What was the sub's mission?
The missing vessel is owned by OceanGate, a company based in Washington that's become a major chronicler of the Titanic's decay.
In May, OceanGate shared the first-ever full-size digital scan of the wreck site, which is slowly succumbing to a metal-eating bacteria and at risk of disintegrating in a matter of decades.
For $250,000 a person, the company promises tourists an underwater voyage to explore the remains of the Titanic from the seafloor. From St. John's, explorers travel 380 miles offshore and 2.4 miles below the surface. A full trip can take eight days and include multiple dives.
If successful, the dives offer a glimpse of what's left of the 1912 crash into an iceberg, which took the lives of all but 700 of the Titanic's 2,200 passengers and crew.
Did anyone warn OceanGate that the Titan wasn't safe?
Years before the Titan went missing, OceanGate faced several complaints and warnings about the safety of its submersible vessels.
Records from a 2018 lawsuit show that the company's former director of marine operations, David Lochridge, flagged potential safety issues with the Titan as it was under development in 2015.
Lochridge was particularly concerned about the company's lack of testing on the Titan's 5-inch-thick carbon fiber hull, which employed an experimental design developed in collaboration with NASA. He also said that the Titan's port window was only designed to withstand depths of about 4,200 feet — far shallower than the 13,000-foot depth of the Titanic.
OceanGate responded in legal filings by saying it relied on acoustic testing "better suited" to detect safety issues. The company fired and sued Lochridge, accusing him of breaching his contract.

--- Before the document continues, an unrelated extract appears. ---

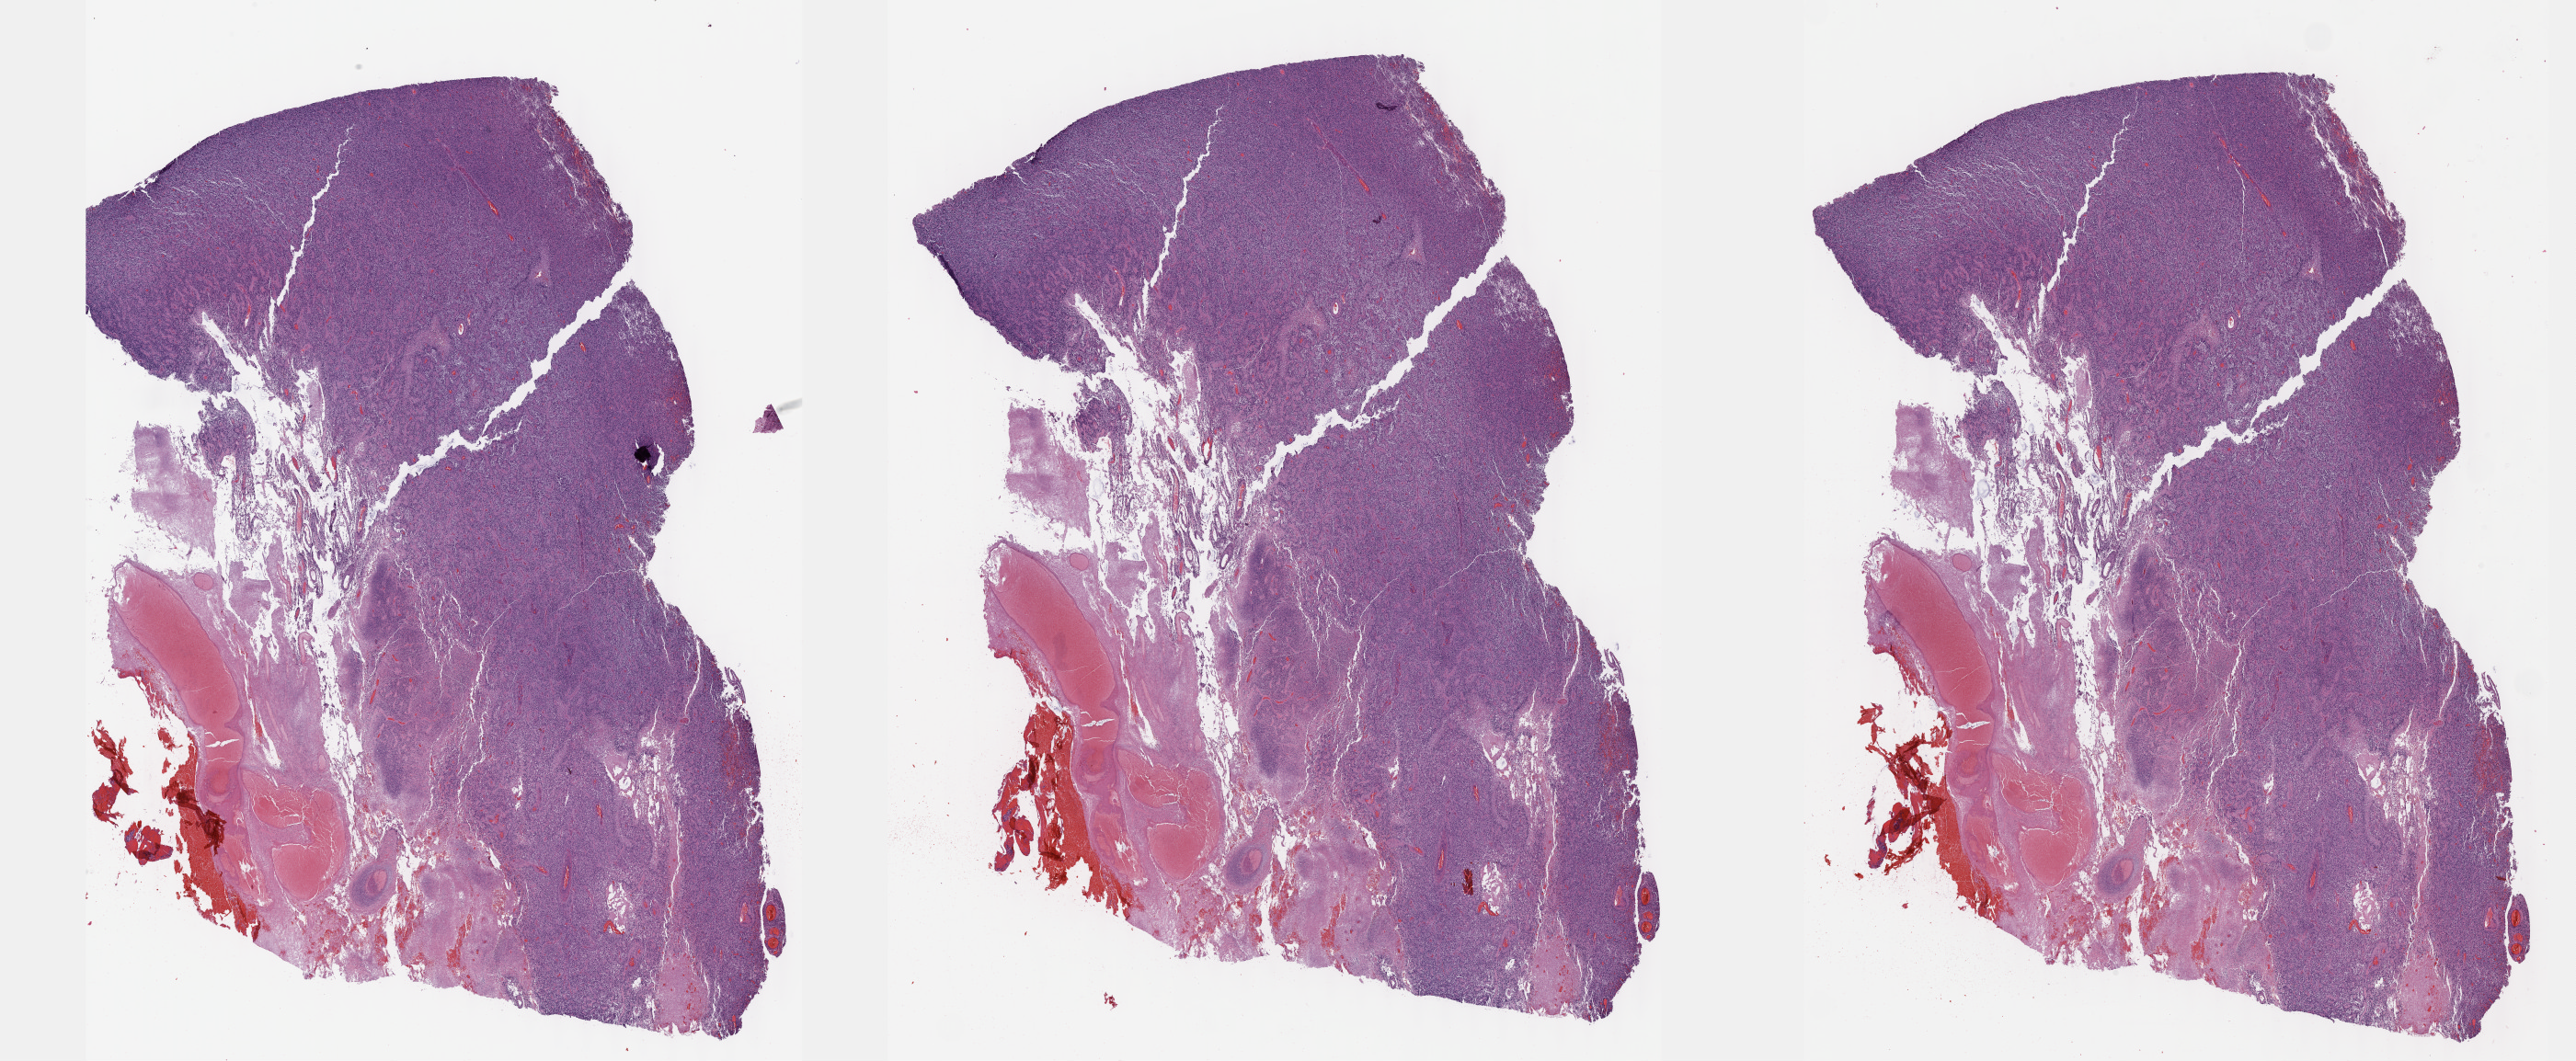
Digitized H&E tissue section (whole slide) — a low-resolution overview of the entire scanned area, about 45.3 x 18.7 mm (slide scanned at 40x). Formalin-fixed paraffin-embedded (FFPE) diagnostic section. Primary tumour sample from the brain. Male, age 40 years at initial diagnosis.
Diagnosis: Glioblastoma.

Separately, but in the same year the lawsuit was settled, the chairman of the Marine Technology Society's Submarine Group wrote a letter to OceanGate saying 38 industry experts had "unanimous concern" about the Titan's lack of adherence to industry standards.
"We have submarines all over the world diving at 12,000 to 20,000 feet every day of the year, for research. We know very well how to design these machines and operate them safely," the chairman, Will Kohnen, told NPR's Morning Edition on Wednesday.
How did OceanGate respond to warnings about Titan's safety?
OceanGate has seen at least two documented safety incidents with the Titan after these warnings.
During a 2022 expedition, OceanGate reported that its sub had experienced a battery issue during a dive and had to be manually reattached to its lifting platform, court filings show.
In the same year, the vessel lost contact with its surface crew for nearly five hours during a dive, according to CBS correspondent David Pogue, who was observing the mission for a journalistic report on the company.
Pogue reported that a waiver for passengers of the Titan clearly states the vessel has not been approved or certified by any regulatory body.
OceanGate's founder, who is reportedly on board the missing Titan, said in a 2019 interview that the commercial submarine industry's regulations stood in the way of progress.
"It's obscenely safe because they have all these regulations," Rush told The Smithsonian Magazine. "But it also hasn't innovated or grown."